“Ma così ci facciamo del male da soli!”
Apro con le parole di Moretti proprio per smorzare fin dall’inizio i toni, sfuggire a sterili polemiche e tentare una riflessione che vuole andare oltre i pregiudizi e le faziosità politiche. Poiché questi son dei fascisti, ragazzi! Nessuna ambiguità, nessuna possibilità di fraintendimento, nessun diritto di rettifica: questi ci sono e ci fanno. Lo chiarisco subito per chi c’avesse problemi a riguardo.
Quanto a me, che sono pure di sinistra, mi piacerebbe capire cos’è che porta una persona ad ascoltare ed apprezzare questo disco che, detto sinceramente, fa veramente di tutto per non farsi apprezzare. La stessa domanda la potrei porre in un altro modo: perché alla fine degli anni 60 c’era qualcuno che rifuggiva le rassicuranti note dei Beatles e preferiva lesionarsi i timpani con i fiumi di feedback e il caos selvaggio dei primi Velvet Underground? Perché alla fine dei '70 si sentì il bisogno di annichilirsi con il sound scarno ed inquietante dei Suicide? Non ci andavano bene le sonorità progressive di Pink Floyd e Genesis, le intelligenti sperimentazioni di Eno? E perché nell’86, anno di uscita di un disco così bello e completo come “Master Of Puppets”, c’era chi preferiva maciullarsi le orecchie con Bathory, Celtic Frost e compagnia malefica? E cosa dire dell’incredibile successo ed influenza di un album come “Scum”? Non è quello un disco oggettivamente brutto? E quale istinto malsano ci attira oggi verso la musica di Merzbow e Naked City? Perché, in definitiva, ci vogliamo fare del male da soli?

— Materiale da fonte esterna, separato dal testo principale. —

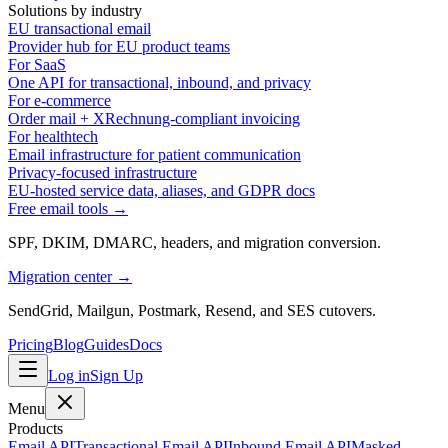
Solutions by industry
EU transactional email
Provider hub for EU product teams
For SaaS
One API for transactional, inbound, and privacy
For e-commerce
Order mail + XRechnung-compliant invoicing
For healthtech
Email infrastructure for patient communication
Privacy-focused infrastructure
EU-hosted service data, aliases, and GDPR docs
Free email tools →
SPF, DKIM, DMARC, headers, and migration conversion.
Migration center →
SendGrid, Mailgun, Postmark, Resend, and SES cutovers.
Pricing
Blog
Guides
Docs
Log in
Sign Up
Menu
Products
Email API
Transactional Email API
Inbound Email API
Masked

Si potrebbe tranquillamente concludere che nella natura umana sia da sempre insita una qualche tendenza masochistica che porta ad inseguire e vivere esperienze traumatiche e fastidiose e che, in qualche modo poco chiaro, l’uomo non pare possa fare a meno di subire il fascino dell’estremo, che spesso coincide, o vuole coincidere, con l’esteticamente brutto. Sì, forse l’espressione è quella più appropriata: questo disco dei Blood Axis è esteticamente brutto e, al di là di ogni giudizio personale su cosa sia bello e brutto, è estremo, terribilmente estremo, nella forma e nella sostanza, nella musica come nel concetto.
Dal punto di vista strettamente musicale ci troviamo di fronte ad una musica che definire industriale è un’offesa al genere stesso, poiché qui non si fa altro che ammassare materiale di ogni tipo, spesso proveniente da lidi molto distanti: aperture sinfoniche, musica classica, stralci ambient, voci narranti, campionature, rumori vari, incursioni di folk apocalittico, dark e di doom metal, tutti elementi che concorrono a creare un’atmosfera cupa, funerea e nichilista.

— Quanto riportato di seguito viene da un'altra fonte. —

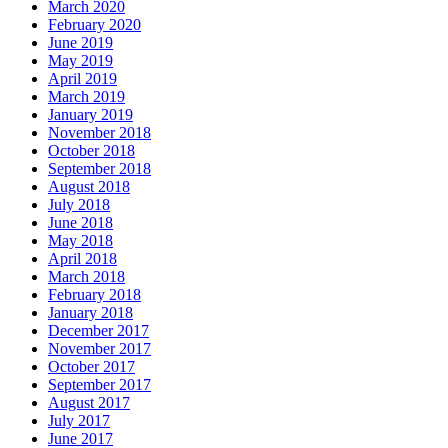
March 2020
February 2020
June 2019
May 2019
April 2019
March 2019
January 2019
November 2018
October 2018
September 2018
August 2018
July 2018
June 2018
May 2018
April 2018
March 2018
February 2018
January 2018
December 2017
November 2017
October 2017
September 2017
August 2017
July 2017
June 2017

Ma non è questo il problema, il problema è il versante concettuale, poiché per tutta la durata del platter si fa veramente troppo pressante il credo ideologico dei nostri, divenendo a tratti difficilmente sostenibile. E così, fra tappeti di sinth e drum machine programmate nemmeno troppo bene, non è infrequente scovare invettive da parte di folli arringatori, momenti di fiero bellicismo, incomprensibili discorsetti in tedesco ma dal poco dubbio contenuto, e tanta tanta tanta nostalgia. E meno male che il mio inglese non è così buono da comprendere i testi, altrimenti sì che sarebbe un macello!
Un cd che mi vergognerei di proporre agli amici, se non come oggetto di scherno, che certo non regalerei ad una ragazza per far colpo, un cd, però, che trova spazio nella solitudine di camera mia, al riparo dagli sguardi e giudizi altrui. Ma perché questo dannato dischetto finisce periodicamente nel mio lettore? Qual è il suo appeal?
Da tempo ho imparato a scindere la musica dalla politica (anche se in casi come questi l’impresa è davvero ardua), affidandomi solo alle emozioni. Del resto, vi chiedo, i CCCP non fanno grandissima musica a prescindere dal loro credo politico? Per questo la domanda che mi sono posto è stata: una persona di sinistra può o non può ascoltare la musica dei Blood Axis? E la mia risposta è stata: sì che può, allo stesso modo di come un vegetariano può mangiarsi una padellata di merda. Poiché qui non è questione di gusti, bensì di avere uno stomaco di ferro!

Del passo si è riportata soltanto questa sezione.